La reconnaissance d'un enfant dans un testament doit être faite devant notaire.

Le testament rédigé devant notaire 

Lorsqu'un testament est établi par un notaire, on parle de testament authentique. Le déroulé est le suivant :

  • vous dictez votre testament à un notaire, devant deux témoins ou un deuxième notaire,
  • une fois la rédaction achevée, le notaire vous fait la lecture de votre testament,
  • le document doit ensuite être signé par le testateur et les témoins ou le deuxième notaire,
  • vous choisissez de conserver vous-même le testament ou de le confier aule notaire pour qu’il le conserve et l'enregistre au fichier central des dispositions de dernières volontés (FCDDV) dès qu'il l'a en sa possession.

Le testament mystique

Il existe un dernier cas, le testament mystique. Celui-ci est clos, cacheté et scellé et est remis à un notaire en présence de deux témoins. Le testament mystique a pour particularité d’être tenu secret jusqu’au décès de la personne l’ayant rédigé.

Combien coûte la rédaction d'un testament devant notaire ?

La rédaction d'un testament olographe est gratuite, mais si vous faites appel à un notaire pour le conserver ou pour le rédiger, vous devez payer des frais.

Depuis le 1er janvier 2021, voici ces frais :

Frais d'établissement d'un testament chez un notaire

Type de testament

Frais de rédaction

Frais d'ouverture et de description

Frais de garde avant le décès

Testament olographe

Pas de frais

31,69 € TTC

31,69 € TTC

Testament authentique ou mystique

135,83 € TTC

Pas de frais

Pas de frais

Un testament peut-il être modifié ou annulé ?

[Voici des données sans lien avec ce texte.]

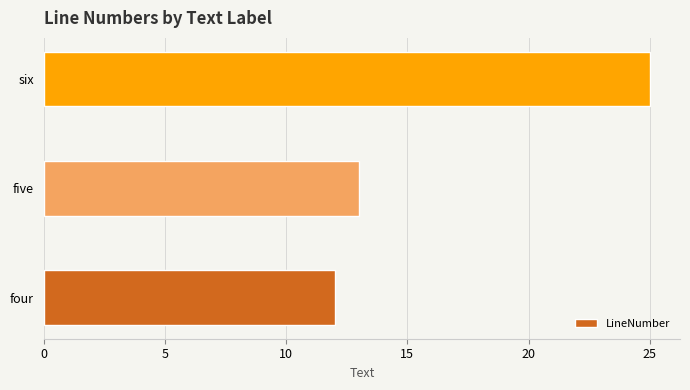

Rank the categories by value from highest to lowest.

six, five, four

Vous pouvez modifier ou annuler un testament jusqu'au décès. En fonction de l'importance des modifications, vous pouvez :   

  • faire un acte de déclaration de changement de volonté devant notaire,   
  • faire un nouveau testament annulant le précédent,   
  • détruire votre testament olographe.

Par ailleurs, vos héritiers peuvent demander l’annulation du testament auprès de la justice. Cette action ne peut se réaliser que sous certaines conditions :   

  • l'inexécution des obligations prévues par le testament lorsque le légataire ne respecte pas ses obligations. Les héritiers disposent alors d’un délai de cinq ans à partir du jour où le légataire n’a plus respecté ses obligations, pour demander l’annulation du testament,
  • l'ingratitude. Dans ce cas, les héritiers disposent d’un délai d’un an pour demander l’annulation,
  • le non respect du formalisme du testament. Dans ce cas, les héritiers disposent d’un délai de cinq ans à partir de votre décès pour faire la demande
  • l'insanité d’esprit du testateur. Les héritiers disposent d’un délai de cinq ans à partir de votre décès pour faire une demande d’annulation de votre testament si vous n’étiez pas sain d’esprit lors de sa rédaction,   
  • l'incapacité du bénéficiaire du leg : il n’est pas toujours possible de transmettre vos biens à certaines personnes. Les héritiers bénéficient d’un délai de cinq ans à partir de votre décès pour faire une demande d’annulation.

Comment savoir si un testament existe ?

Si vous disposez de l'acte de décès, il est possible d'interroger le fichier central de dispositions de dernières volontés (FCDDV) pour savoir si un testament existe, et connaître les coordonnées de l'office notarial qui en assure la conservation.

Interroger le FCDDV coûte :

  • 18 euros TTC en métropole,
  • 16,28 euros depuis un DROM,
  • 15 euros depuis un COM ou depuis l'étranger.